The records below are to be repeated exactly, minus any pictures.

[SUPPLIED INFORMATION Boundary: Start]

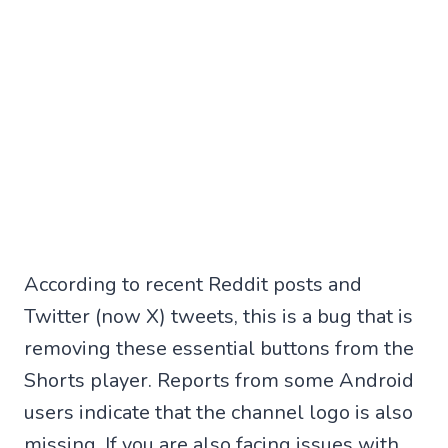
According to recent Reddit posts and
Twitter (now X) tweets, this is a bug that is
removing these essential buttons from the
Shorts player. Reports from some Android
users indicate that the channel logo is also
missing. If you are also facing issues with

[SUPPLIED INFORMATION Boundary: End]

▶ [SOLUTION TO THIS EXERCISE]:
According to recent Reddit posts and
Twitter (now X) tweets, this is a bug that is
removing these essential buttons from the
Shorts player. Reports from some Android
users indicate that the channel logo is also
missing. If you are also facing issues with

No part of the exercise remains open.